## PROMPT:
Identify each line in the records below that contains the word "خمینی", and copy it.

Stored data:
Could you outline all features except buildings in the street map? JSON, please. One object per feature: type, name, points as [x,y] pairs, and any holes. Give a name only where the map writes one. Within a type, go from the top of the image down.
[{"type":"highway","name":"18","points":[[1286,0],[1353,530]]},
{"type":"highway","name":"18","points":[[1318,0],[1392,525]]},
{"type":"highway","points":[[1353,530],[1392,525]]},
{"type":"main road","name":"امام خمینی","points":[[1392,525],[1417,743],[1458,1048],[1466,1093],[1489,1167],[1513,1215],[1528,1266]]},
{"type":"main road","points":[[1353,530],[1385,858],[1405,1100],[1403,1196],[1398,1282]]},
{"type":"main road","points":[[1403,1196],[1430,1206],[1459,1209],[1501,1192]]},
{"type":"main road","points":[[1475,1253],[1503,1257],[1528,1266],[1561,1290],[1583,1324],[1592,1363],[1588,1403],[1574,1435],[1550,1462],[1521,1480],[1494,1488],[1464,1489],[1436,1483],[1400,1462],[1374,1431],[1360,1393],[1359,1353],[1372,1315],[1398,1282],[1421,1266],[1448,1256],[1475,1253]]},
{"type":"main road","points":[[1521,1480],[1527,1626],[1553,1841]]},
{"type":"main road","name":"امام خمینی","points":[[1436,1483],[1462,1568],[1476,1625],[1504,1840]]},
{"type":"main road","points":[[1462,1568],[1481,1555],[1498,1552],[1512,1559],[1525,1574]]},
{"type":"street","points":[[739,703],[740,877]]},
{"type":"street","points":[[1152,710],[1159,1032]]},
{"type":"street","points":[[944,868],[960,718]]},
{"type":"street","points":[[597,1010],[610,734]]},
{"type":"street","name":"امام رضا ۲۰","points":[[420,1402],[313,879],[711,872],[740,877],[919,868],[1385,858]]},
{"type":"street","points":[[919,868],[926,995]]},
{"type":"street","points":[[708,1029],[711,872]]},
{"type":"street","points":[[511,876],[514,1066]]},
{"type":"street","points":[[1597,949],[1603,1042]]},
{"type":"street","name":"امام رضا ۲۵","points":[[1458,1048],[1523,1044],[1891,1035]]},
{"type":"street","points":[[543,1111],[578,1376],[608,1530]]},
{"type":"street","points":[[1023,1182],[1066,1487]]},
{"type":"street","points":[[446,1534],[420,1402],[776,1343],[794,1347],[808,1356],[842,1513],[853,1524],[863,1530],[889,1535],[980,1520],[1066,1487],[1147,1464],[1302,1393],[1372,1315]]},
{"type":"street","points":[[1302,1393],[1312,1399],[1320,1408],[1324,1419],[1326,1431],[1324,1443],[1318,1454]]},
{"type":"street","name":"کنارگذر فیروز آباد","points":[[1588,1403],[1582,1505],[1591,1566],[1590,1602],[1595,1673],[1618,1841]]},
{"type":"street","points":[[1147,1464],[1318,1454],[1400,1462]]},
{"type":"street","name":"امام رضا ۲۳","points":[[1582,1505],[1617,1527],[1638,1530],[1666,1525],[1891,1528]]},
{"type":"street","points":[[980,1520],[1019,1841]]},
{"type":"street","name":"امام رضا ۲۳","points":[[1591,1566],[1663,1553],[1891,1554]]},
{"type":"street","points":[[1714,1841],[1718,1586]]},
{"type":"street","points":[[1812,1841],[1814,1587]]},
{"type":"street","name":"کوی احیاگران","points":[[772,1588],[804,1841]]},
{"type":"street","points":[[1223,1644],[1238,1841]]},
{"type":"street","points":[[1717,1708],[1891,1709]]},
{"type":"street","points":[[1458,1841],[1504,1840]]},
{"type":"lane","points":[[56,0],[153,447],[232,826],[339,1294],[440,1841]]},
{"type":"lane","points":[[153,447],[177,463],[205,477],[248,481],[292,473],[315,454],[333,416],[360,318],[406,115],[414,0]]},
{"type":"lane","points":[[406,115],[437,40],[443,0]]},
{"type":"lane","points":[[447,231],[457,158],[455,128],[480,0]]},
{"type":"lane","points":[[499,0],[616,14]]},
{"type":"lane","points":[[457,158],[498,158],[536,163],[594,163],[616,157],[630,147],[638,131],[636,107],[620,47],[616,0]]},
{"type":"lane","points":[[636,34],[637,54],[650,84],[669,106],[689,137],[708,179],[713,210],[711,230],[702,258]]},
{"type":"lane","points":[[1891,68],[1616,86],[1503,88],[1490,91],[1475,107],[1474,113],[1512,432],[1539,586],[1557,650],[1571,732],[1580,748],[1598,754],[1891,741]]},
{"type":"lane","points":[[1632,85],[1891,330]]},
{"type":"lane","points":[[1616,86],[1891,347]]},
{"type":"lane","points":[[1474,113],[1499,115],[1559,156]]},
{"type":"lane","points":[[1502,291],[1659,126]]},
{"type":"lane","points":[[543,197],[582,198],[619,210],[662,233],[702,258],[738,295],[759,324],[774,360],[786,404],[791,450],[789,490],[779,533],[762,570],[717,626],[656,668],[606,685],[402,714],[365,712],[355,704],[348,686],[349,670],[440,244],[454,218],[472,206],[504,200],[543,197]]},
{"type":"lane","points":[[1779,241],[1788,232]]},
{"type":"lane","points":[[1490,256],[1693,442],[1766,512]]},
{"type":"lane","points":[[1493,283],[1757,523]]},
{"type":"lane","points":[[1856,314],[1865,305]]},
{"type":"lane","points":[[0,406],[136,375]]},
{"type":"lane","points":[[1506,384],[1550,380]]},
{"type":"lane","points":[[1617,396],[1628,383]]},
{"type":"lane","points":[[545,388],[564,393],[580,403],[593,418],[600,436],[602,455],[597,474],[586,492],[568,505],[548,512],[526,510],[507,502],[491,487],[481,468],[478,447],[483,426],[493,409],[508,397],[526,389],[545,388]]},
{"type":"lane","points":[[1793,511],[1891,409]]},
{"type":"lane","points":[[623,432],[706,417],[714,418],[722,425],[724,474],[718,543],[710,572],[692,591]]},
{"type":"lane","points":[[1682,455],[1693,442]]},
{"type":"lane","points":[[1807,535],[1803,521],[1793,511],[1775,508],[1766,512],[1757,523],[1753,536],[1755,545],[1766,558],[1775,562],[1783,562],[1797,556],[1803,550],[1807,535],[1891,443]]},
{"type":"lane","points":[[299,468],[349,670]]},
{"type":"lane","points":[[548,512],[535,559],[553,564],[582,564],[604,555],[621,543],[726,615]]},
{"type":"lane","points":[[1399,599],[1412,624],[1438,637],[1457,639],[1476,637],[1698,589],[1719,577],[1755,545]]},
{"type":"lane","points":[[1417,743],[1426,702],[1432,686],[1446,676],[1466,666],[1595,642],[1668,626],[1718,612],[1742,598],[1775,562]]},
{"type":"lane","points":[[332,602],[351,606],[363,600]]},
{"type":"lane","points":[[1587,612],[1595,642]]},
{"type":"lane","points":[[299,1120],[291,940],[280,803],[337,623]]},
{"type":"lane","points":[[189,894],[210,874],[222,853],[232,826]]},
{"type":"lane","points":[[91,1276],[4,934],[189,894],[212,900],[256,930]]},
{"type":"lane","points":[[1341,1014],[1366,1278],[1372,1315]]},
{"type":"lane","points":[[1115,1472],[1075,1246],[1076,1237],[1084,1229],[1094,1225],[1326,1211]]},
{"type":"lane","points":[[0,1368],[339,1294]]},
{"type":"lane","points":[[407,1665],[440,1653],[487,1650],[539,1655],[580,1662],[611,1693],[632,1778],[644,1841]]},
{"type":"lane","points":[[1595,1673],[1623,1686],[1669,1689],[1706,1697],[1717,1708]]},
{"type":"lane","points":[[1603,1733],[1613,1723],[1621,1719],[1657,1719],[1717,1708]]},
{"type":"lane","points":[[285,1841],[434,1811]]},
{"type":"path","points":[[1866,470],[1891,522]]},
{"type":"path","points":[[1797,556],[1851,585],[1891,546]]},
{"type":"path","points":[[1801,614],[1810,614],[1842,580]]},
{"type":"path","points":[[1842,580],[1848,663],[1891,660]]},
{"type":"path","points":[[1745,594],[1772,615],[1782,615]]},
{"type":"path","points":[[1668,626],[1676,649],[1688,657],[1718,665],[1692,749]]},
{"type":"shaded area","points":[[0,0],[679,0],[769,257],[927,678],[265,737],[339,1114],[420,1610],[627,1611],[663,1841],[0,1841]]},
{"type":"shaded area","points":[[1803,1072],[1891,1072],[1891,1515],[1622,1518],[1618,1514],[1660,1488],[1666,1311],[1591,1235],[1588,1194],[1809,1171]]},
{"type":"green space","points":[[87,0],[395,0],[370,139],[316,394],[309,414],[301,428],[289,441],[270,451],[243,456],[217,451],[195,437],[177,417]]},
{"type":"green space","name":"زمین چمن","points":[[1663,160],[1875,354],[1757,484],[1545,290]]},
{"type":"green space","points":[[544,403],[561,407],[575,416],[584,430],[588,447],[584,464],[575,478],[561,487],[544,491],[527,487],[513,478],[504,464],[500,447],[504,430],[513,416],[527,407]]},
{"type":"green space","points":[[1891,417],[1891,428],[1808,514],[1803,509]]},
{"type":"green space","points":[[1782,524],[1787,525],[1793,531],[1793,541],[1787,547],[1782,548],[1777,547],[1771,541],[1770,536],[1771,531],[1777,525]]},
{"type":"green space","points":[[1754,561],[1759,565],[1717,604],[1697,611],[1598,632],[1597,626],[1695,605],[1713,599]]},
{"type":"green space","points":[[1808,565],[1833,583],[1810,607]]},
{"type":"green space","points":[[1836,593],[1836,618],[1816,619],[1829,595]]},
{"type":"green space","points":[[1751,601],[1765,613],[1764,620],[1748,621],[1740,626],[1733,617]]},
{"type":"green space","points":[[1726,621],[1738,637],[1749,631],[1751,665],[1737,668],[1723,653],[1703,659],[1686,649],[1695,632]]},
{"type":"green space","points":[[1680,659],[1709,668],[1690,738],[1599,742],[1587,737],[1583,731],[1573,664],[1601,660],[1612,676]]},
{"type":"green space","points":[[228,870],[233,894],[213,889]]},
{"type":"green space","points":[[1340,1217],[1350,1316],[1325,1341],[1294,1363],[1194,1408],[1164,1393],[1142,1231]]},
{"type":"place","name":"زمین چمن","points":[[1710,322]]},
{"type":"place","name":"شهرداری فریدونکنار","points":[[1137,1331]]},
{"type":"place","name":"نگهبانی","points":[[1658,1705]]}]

## TASK RESPONSE:
{"type":"main road","name":"امام خمینی","points":[[1392,525],[1417,743],[1458,1048],[1466,1093],[1489,1167],[1513,1215],[1528,1266]]},
{"type":"main road","name":"امام خمینی","points":[[1436,1483],[1462,1568],[1476,1625],[1504,1840]]},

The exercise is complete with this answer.